- _Exercise A_: In the records below, copy out the lines word for word, starting at the line that contains "- Více souborů protokolu není podporováno." and ending after the line that contains "- Název souboru".

- _Supplied passage_:
■ ■ ■

TSP seeks to supplant G Fund in automatic enrollments

Federal employees could soon be seeing a lot less of the G Fund in their Thrift Savings plan accounts. Instead of being automatically enrolled solely in government...

Federal employees could soon be seeing a lot less of the G Fund in their Thrift Savings plan accounts.

Instead of being automatically enrolled solely in government securities, new plan participants would be shifted to an age-appropriate Lifecycle, or L, Fund as their default investing option under a proposal approved by the Federal Retirement Thrift Investment Board Monday.

The L Funds are made up of a mix of funds that fluctuates over time to balance risk as participants get closer to withdrawing funds during their retirement.

The proposal still requires action by Congress.

TSP participants in their 20s, who ostensibly have decades of federal service ahead of them, invest a “disproportionate” share of assets into the G Fund — about 48 percent, according to a memo from the board’s executive director, Greg Long, presented to board members.

In fact, according to TSP statistics, TSP participants in their 20s are allocating greater percentages of their accounts toward the G Fund than participants in their 50s.

Since 2010, all newly hired federal employees are automatically enrolled in the TSP’s G Fund at a contribution rate of 3 percent of their salaries. That helped solve a longstanding problem of new hires not contributing to their accounts at all. In 2012, about 97.9 percent of employees with fewer than two years of federal employees contributed to their TSP accounts — up from 81.5 percent in 2008.

But it’s also led to some “inertia” on the part of new employees, according to Long’s memo.

“The bottom line is that the demographics do show that participants are going into the G Fund and lingering there,” even though it may not behoove them to do so, said Renee Wilder, the board’s director of enterprise planning.

Since August 2005, when the L Funds were created and launched, their cumulative returns have outpaced those for the G Fund by double digits.

“Had the Lifecycle Funds been the default investment option since the start of auto-enroll, participants who remained invested during the entire period would have achieved greater investment returns and consequently, greater account balance growth than achieved by investing solely in the G Fund,” Long’s memo stated.

■ ■ ■

- _Data for analysis_:
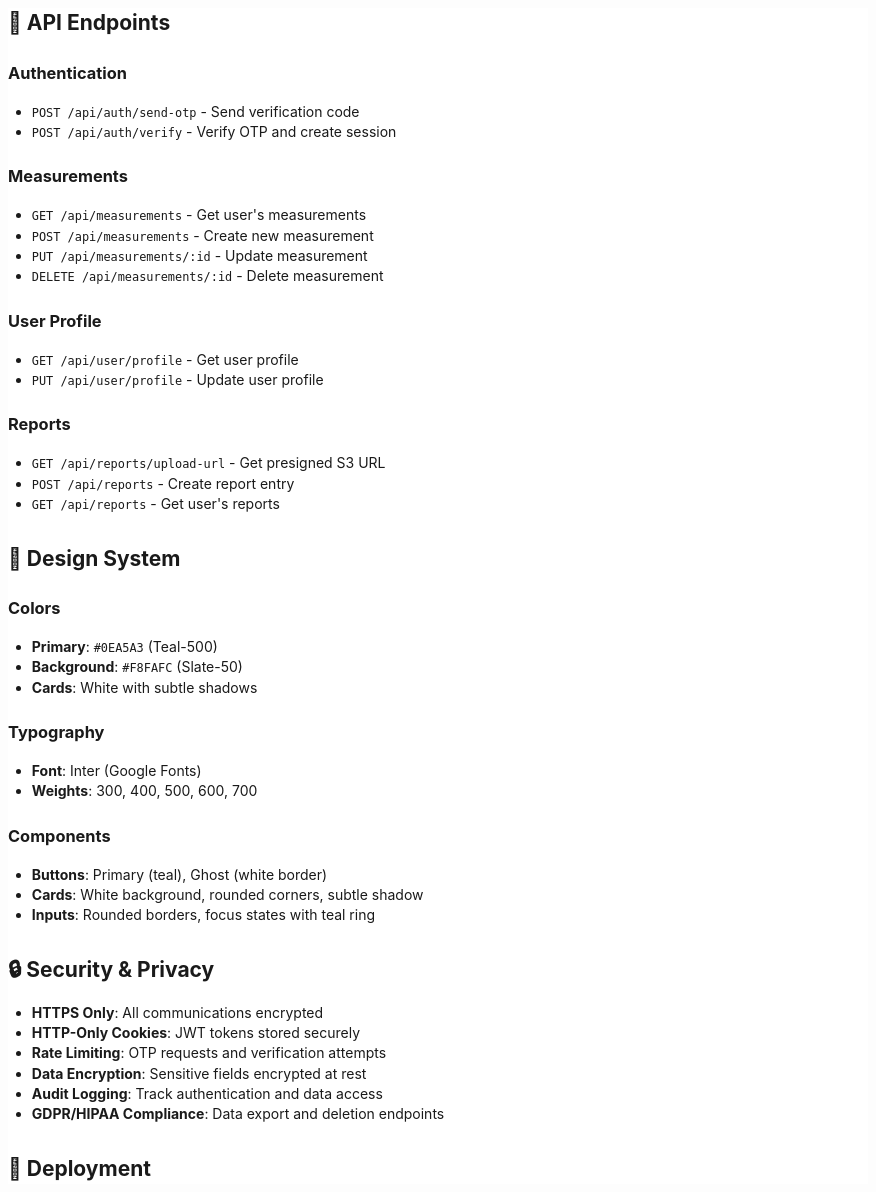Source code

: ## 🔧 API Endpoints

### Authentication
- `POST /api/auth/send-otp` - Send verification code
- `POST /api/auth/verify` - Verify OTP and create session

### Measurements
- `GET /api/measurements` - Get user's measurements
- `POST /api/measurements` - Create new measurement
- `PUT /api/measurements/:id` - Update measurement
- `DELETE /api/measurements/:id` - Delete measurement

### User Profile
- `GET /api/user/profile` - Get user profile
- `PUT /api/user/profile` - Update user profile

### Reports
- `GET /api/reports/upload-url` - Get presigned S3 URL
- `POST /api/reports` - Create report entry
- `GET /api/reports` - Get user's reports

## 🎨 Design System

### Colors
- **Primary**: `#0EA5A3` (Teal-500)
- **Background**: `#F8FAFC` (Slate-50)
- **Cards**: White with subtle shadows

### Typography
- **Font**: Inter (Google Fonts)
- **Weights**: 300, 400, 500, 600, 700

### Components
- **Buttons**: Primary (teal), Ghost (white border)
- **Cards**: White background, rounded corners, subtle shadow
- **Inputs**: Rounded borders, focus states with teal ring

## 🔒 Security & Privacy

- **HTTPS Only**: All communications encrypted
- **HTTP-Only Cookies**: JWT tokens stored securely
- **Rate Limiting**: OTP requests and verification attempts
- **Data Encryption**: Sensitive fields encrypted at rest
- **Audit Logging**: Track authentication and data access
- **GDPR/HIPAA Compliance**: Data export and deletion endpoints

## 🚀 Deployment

■ ■ ■

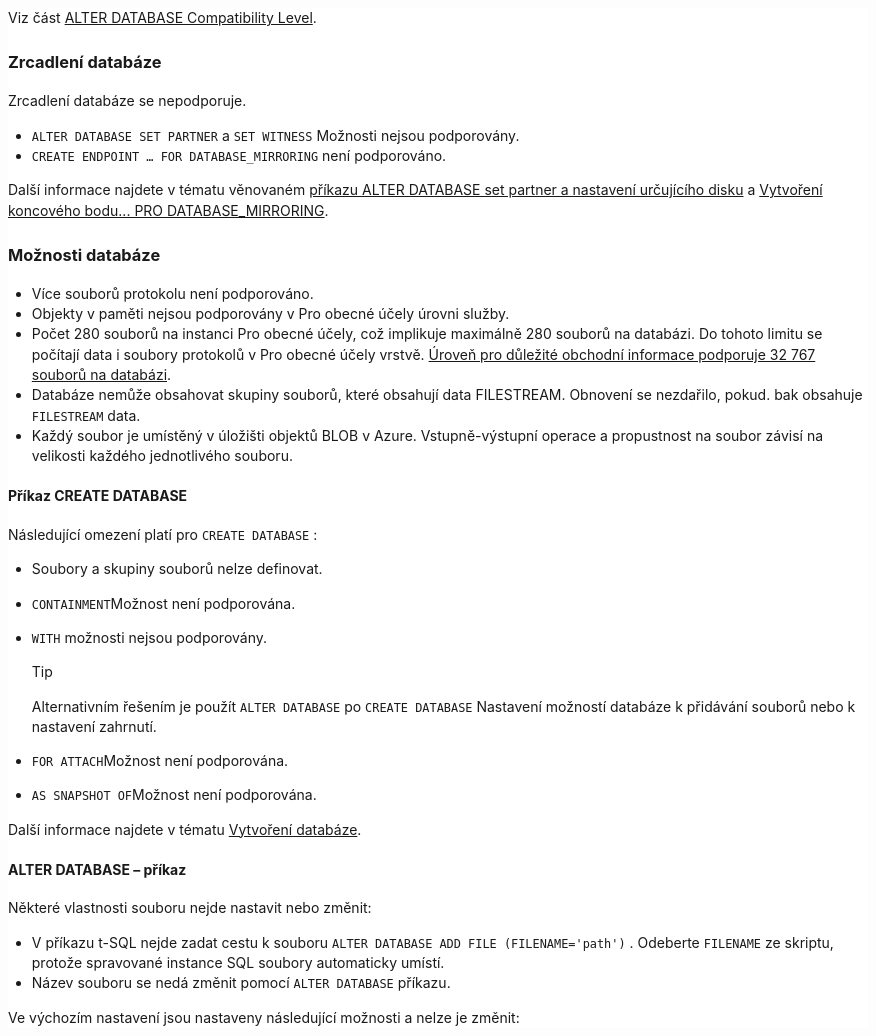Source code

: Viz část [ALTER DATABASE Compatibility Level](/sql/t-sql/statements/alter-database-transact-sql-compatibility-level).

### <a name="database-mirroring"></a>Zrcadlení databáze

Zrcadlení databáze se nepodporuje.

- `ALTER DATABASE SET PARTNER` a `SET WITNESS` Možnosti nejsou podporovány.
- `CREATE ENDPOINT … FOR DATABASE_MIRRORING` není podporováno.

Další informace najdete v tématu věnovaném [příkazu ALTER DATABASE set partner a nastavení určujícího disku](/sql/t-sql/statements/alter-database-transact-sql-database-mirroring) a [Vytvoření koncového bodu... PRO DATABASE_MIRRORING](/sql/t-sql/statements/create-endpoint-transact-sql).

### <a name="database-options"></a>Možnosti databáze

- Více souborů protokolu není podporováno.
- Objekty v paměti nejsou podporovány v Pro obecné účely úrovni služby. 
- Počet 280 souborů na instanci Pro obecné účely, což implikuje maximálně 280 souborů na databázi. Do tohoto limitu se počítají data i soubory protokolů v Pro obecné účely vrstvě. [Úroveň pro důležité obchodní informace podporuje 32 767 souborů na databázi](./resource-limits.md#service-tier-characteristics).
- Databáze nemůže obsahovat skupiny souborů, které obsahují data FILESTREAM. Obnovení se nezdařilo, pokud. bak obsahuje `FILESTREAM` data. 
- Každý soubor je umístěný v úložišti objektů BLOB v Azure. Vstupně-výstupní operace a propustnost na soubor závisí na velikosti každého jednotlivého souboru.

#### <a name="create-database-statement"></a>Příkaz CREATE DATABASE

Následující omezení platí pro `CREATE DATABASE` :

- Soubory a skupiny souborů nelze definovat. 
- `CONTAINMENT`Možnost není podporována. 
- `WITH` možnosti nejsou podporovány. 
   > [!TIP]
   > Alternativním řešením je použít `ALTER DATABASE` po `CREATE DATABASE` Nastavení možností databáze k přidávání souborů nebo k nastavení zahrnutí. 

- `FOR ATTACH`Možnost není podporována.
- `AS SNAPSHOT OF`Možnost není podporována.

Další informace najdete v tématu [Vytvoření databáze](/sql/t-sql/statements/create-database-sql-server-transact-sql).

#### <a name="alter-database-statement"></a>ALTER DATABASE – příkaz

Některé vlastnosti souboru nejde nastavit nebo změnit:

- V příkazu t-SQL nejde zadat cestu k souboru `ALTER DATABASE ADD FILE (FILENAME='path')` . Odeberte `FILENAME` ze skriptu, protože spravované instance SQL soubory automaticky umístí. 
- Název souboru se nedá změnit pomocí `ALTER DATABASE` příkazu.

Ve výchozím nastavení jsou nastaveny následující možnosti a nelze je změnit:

■ ■ ■

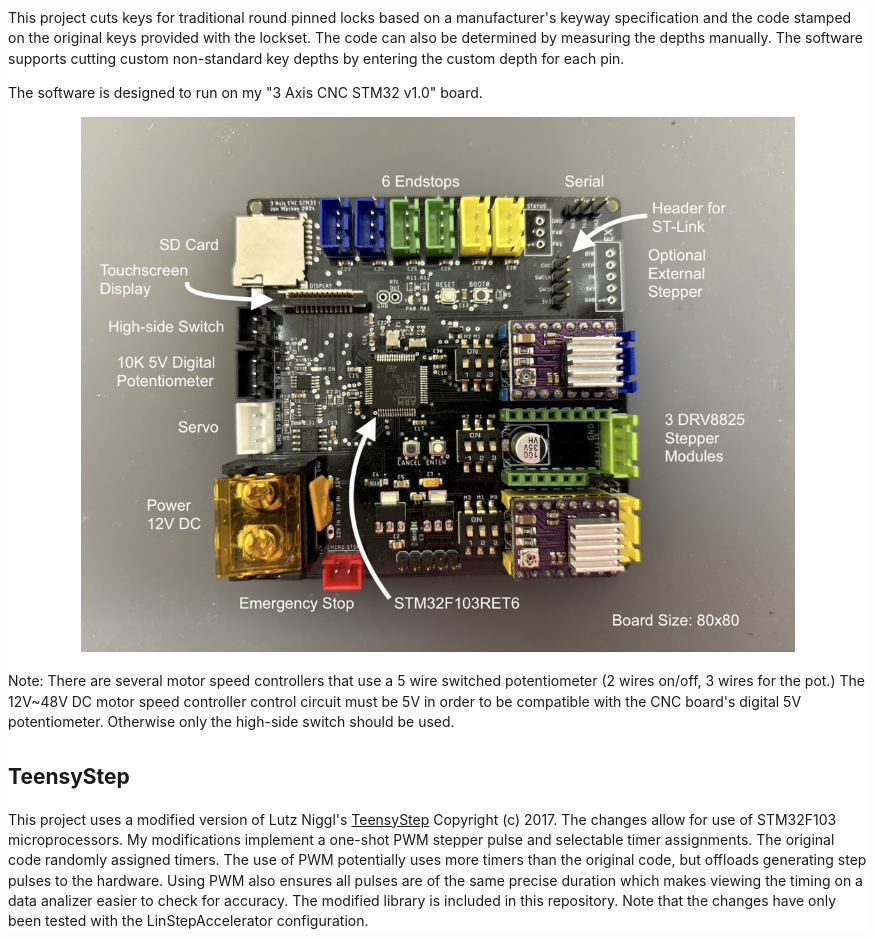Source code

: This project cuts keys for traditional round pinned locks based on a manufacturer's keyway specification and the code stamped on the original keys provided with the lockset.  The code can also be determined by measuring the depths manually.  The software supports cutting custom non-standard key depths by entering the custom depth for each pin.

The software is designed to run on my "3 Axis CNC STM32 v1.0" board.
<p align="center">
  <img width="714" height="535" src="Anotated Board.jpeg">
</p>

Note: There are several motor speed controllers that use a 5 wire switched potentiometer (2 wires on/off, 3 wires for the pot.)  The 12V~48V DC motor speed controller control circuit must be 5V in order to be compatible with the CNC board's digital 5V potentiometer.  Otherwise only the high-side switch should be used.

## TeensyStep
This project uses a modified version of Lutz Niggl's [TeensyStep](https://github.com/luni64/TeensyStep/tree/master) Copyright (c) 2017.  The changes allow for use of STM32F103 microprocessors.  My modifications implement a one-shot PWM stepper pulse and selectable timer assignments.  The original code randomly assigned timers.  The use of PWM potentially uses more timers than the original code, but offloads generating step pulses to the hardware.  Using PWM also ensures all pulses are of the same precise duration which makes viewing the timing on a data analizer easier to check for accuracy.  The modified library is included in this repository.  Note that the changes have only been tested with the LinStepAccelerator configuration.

■ ■ ■

- _Exercise B_: Continue the article above on the Thrift Savings Plan's proposal to make the L Funds the default investment.

- _Result A_:
- Více souborů protokolu není podporováno.
- Objekty v paměti nejsou podporovány v Pro obecné účely úrovni služby. 
- Počet 280 souborů na instanci Pro obecné účely, což implikuje maximálně 280 souborů na databázi. Do tohoto limitu se počítají data i soubory protokolů v Pro obecné účely vrstvě. [Úroveň pro důležité obchodní informace podporuje 32 767 souborů na databázi](./resource-limits.md#service-tier-characteristics).
- Databáze nemůže obsahovat skupiny souborů, které obsahují data FILESTREAM. Obnovení se nezdařilo, pokud. bak obsahuje `FILESTREAM` data. 
- Každý soubor je umístěný v úložišti objektů BLOB v Azure. Vstupně-výstupní operace a propustnost na soubor závisí na velikosti každého jednotlivého souboru.

#### <a name="create-database-statement"></a>Příkaz CREATE DATABASE

Následující omezení platí pro `CREATE DATABASE` :

- Soubory a skupiny souborů nelze definovat. 
- `CONTAINMENT`Možnost není podporována. 
- `WITH` možnosti nejsou podporovány. 
   > [!TIP]
   > Alternativním řešením je použít `ALTER DATABASE` po `CREATE DATABASE` Nastavení možností databáze k přidávání souborů nebo k nastavení zahrnutí. 

- `FOR ATTACH`Možnost není podporována.
- `AS SNAPSHOT OF`Možnost není podporována.

Další informace najdete v tématu [Vytvoření databáze](/sql/t-sql/statements/create-database-sql-server-transact-sql).

#### <a name="alter-database-statement"></a>ALTER DATABASE – příkaz

Některé vlastnosti souboru nejde nastavit nebo změnit:

- V příkazu t-SQL nejde zadat cestu k souboru `ALTER DATABASE ADD FILE (FILENAME='path')` . Odeberte `FILENAME` ze skriptu, protože spravované instance SQL soubory automaticky umístí. 
- Název souboru se nedá změnit pomocí `ALTER DATABASE` příkazu.

- _Result B_:
The move, however, still requires legislation. The TSP board is currently writing a draft bill and is looking for a lawmaker to sponsor the legislation, Kim Weaver, the board’s director of external affairs, said. With only a few days left in the current legislative session, the earliest a bill would likely be introduced is next month, she added.

TSP participation rates trending downward

As it happens, the total allocation of assets in the G Fund is currently on the decline, board officials said. But that’s necessarily a positive development. About 38 percent of all TSP assets are allocated in the G Fund — the lowest level since February 2008, Wilder said. While that might normally be a sign that participants are diversifying their investments, Wilder said the board is concerned participants are “chasing returns.”

Another cause for concern is a “softness” in the overall participation rate in the TSP, which declined last month to 86.1 percent of the total Federal Employees Retirement System (FERS) population and has been trending downward since March.

Part of that decline can be blamed on the fact that the overall FERS population is shrinking, thanks to sequestration-related staffing reductions, Wilder said.

Another likely culprit is the increase in the number of of hardship withdrawals, which makes participants ineligible to contribute to their accounts for the following six months.

Data unveiled Monday show that the vast majority of participants who made a single hardship withdrawal from their accounts in 2012 — 60 percent — never returned to making contributions to their accounts when the six-month penalty period expired. About 75,000 participants made a single hardship withdrawal last year.

More than 14,000 employees withdrew money from their accounts during the 16-day government shutdown in October, alone. They’ll be barred from making contributions to their accounts until May, under Internal Revenue Service regulations.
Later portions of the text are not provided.